The State argued that under Law No. 24.043, compensation was paid to both of the alleged
victims for the different infringements endured by them during their deprivation of liberty, including the
bodily harm inflicted upon them. It contended that said payment satisfied both of their claims for reparation
stemming from the violation of their human rights. It alleged that the administrative and judicial rulings
regarding their claims of lost wages were issued in keeping with due process and that the content of the
rulings was grounded in provisions of domestic law.
4.
After examining the available information, the Commission concluded that the Argentine
State is responsible for the violation of the right to a fair trial and judicial protection, as established in Articles
8.1 and 25.1 of the American Convention on Human Rights (hereinafter “the American Convention” or “the
Convention”), in connection with the obligations set forth in Article 1.1 of the same instrument, to the
detriment of Elba Clotilde Perrone and Juan José Preckel.
II.

PROCEEDINGS BEFORE THE COMMISISON

5.
In communications received on December 23, 1996 and January 13, 1997, the Permanent
Assembly for Human Rights filed the complaint in the instant matter. Admissibility Report No. 67/99 of May
4, 19992 describes the processing of the case during the admissibility stage.

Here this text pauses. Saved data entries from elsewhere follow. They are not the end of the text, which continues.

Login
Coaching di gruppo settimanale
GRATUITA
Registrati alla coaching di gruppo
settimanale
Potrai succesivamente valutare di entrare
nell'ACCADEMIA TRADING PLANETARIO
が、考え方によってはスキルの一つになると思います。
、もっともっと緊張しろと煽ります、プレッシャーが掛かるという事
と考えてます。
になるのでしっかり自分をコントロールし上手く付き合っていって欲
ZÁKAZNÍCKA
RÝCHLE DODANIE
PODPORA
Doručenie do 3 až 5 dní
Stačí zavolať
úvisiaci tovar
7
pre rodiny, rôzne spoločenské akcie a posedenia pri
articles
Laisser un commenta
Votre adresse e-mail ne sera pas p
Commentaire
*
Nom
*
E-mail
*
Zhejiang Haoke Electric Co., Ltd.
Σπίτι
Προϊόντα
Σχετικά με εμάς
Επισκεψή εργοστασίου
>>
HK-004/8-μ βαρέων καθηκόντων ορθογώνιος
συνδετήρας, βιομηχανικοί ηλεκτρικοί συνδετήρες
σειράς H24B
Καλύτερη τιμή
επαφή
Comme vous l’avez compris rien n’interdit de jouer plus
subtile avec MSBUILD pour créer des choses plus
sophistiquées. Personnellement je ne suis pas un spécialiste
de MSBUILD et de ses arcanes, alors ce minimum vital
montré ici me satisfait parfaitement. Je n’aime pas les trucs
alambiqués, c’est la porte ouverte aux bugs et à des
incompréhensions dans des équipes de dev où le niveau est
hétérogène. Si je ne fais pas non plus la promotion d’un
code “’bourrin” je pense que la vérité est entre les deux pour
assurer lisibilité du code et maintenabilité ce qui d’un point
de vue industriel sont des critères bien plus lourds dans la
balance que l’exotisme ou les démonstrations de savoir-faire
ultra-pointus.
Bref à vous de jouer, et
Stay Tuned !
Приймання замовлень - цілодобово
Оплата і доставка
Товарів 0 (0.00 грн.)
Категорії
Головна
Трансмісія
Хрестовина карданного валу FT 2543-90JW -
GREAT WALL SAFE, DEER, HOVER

The IACHR found the petition
admissible in regard to the rights enshrined in Articles 3, 8, 21, 24 and 25 of the American Convention and in
Article XIV of the American Declaration of the Rights and Duties of Man.
6.
On May 13, 1999, the Commission notified the parties of the admissibility report.
Additionally, the IACHR placed itself at the disposal of the parties to aid in possibly reaching a friendly
settlement. On April 14, 2000, the petitioners submitted a communication to the IACHR putting forth their
1 At a later date, the Fundación Angela María Aieta de Gullo para la Defensa y Promoción de los Derechos Económicos, Sociales
y Culturales (FAMAG), as well as Juan Méndez, became petitioners.
2

IACHR, Report No. 67/99, Case 11.738, Admissibility, Elba Clotilde Perrone and Juan José Preckel, Argentina, May 4, 1999.